La vida de Tarek William Saab es como su poesía: una suma de lealtad, lirismo, esperanzas, amor por el ser humano y la historia de su patria. Es un vuelo perenne al lado de los humildes, mirada generosa y limpia hacia la mujer, devoción por la familia, ética sin límites, ideales que no conocen la metamorfosis, y una fidelidad a la Revolución y al presidente Chávez a toda prueba.

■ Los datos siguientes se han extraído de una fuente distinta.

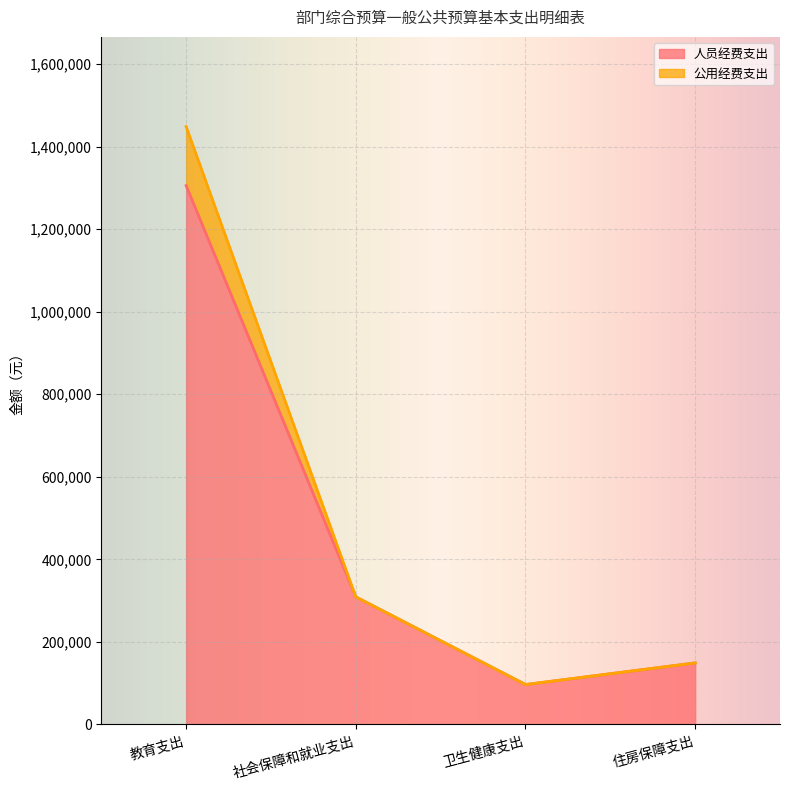

True or false: 公用经费支出 and 人员经费支出 cross at least once.

False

Es, en síntesis, un poeta que se desbordó como líder de su tierra natal donde ya le gente lo nombra con orgullo: El gobernador de la dignidad.

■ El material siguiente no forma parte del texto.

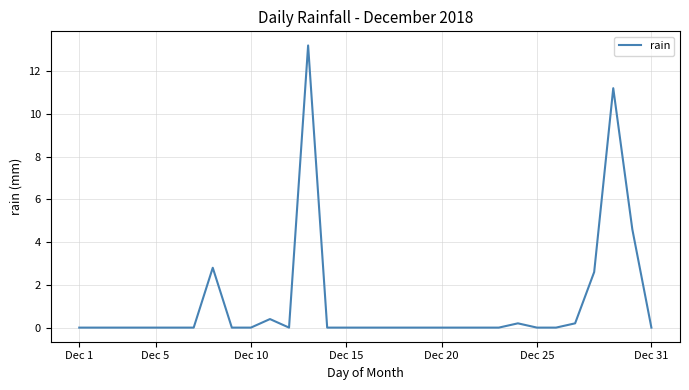

What is the maximum value shown in the chart?

13.2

Nació en El Tigre, una ciudad que se fundó hace siete décadas al calor del petróleo en el oriental estado Anzoátegui, y que todos conocieron inicialmente como Oficina Nº 1, nombre de la famosa novela de Miguel Otero Silva, uno de los escritores más grandes de América Latina, fundador del diario El Nacional y gran amigo de la Revolución cubana. Allí, el 10 de septiembre de 1963, Alia y Nemer, un matrimonio de inmigrantes libaneses, vieron nacer a su hijo Tarek William, del que viven orgullosos.

En el Tigre, Tarek vivió una infancia feliz, semi urbana y semi rural, rodeado de sus cuatro hermanos, tres hembras que hoy son licenciadas en educación y un varón que es abogado. De niños escucharon la emisora Radio Habana Cuba, que el padre sintonizaba para tener acceso en castellano a las noticias del mundo árabe, y conocieron la historia de Gamal Abdel Nasser, líder del movimiento nacionalista árabe, que tiene su expresión contemporánea en la heroica lucha del pueblo palestino.